**Stored data:**

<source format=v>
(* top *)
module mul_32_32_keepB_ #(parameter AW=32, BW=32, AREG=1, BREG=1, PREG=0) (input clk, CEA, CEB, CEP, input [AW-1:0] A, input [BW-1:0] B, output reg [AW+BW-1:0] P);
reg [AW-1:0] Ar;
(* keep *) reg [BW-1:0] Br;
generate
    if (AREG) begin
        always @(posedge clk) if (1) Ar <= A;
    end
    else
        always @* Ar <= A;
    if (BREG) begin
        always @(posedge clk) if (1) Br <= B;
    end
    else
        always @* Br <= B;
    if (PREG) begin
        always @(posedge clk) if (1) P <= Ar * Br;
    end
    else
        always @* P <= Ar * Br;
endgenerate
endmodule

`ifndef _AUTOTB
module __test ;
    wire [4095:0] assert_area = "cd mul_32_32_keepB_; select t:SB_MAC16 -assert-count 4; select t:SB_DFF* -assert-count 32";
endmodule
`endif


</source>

==

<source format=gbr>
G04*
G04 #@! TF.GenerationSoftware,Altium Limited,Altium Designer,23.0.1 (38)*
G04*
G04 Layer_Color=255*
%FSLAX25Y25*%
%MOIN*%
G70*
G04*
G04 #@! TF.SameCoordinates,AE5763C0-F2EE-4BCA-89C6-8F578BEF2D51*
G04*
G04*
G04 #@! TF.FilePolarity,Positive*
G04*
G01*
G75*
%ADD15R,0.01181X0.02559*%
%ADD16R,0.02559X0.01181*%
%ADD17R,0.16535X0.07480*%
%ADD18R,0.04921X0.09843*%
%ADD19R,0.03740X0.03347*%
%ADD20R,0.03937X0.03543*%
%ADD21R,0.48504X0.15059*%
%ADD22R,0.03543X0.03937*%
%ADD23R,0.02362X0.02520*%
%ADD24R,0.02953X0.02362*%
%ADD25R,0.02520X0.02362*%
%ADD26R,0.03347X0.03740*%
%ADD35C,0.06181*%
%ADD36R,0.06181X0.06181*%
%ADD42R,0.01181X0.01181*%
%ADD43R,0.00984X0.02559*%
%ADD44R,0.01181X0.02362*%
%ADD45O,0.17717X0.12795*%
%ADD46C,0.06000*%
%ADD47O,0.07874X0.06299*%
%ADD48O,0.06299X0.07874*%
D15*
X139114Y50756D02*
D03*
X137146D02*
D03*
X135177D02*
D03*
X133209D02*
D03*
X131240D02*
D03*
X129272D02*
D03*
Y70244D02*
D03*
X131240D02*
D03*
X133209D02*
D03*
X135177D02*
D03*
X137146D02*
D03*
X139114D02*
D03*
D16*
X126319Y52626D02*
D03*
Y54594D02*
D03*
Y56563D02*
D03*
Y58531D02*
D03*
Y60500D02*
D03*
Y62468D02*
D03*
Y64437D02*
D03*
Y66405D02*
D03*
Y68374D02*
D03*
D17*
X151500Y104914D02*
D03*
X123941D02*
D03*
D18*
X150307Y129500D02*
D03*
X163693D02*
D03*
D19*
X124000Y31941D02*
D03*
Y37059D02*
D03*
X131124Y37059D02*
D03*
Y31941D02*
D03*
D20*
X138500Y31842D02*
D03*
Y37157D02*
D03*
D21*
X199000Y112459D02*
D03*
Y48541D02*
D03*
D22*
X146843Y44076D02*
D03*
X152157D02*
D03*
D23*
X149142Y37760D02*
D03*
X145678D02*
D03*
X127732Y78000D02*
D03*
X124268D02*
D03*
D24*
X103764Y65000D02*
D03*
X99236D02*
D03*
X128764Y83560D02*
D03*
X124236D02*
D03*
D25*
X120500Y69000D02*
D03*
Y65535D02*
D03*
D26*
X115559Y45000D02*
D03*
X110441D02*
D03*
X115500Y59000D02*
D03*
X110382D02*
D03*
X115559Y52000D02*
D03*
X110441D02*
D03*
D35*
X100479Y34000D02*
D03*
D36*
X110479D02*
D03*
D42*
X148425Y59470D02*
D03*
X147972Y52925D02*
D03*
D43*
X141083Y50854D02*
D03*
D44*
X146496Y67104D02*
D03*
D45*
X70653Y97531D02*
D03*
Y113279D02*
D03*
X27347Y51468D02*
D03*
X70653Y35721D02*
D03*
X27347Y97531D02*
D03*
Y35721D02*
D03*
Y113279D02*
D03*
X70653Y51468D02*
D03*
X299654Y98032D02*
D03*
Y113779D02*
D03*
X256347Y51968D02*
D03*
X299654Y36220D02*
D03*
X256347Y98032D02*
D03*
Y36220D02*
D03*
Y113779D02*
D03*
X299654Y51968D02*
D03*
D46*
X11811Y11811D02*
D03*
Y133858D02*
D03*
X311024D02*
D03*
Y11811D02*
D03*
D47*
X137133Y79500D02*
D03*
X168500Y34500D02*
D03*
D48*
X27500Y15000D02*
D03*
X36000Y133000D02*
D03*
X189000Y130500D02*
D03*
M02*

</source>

**Your task:** For each line above that includes the word "BREG", make a copy of that line.

**Solution below:**
module mul_32_32_keepB_ #(parameter AW=32, BW=32, AREG=1, BREG=1, PREG=0) (input clk, CEA, CEB, CEP, input [AW-1:0] A, input [BW-1:0] B, output reg [AW+BW-1:0] P);
    if (BREG) begin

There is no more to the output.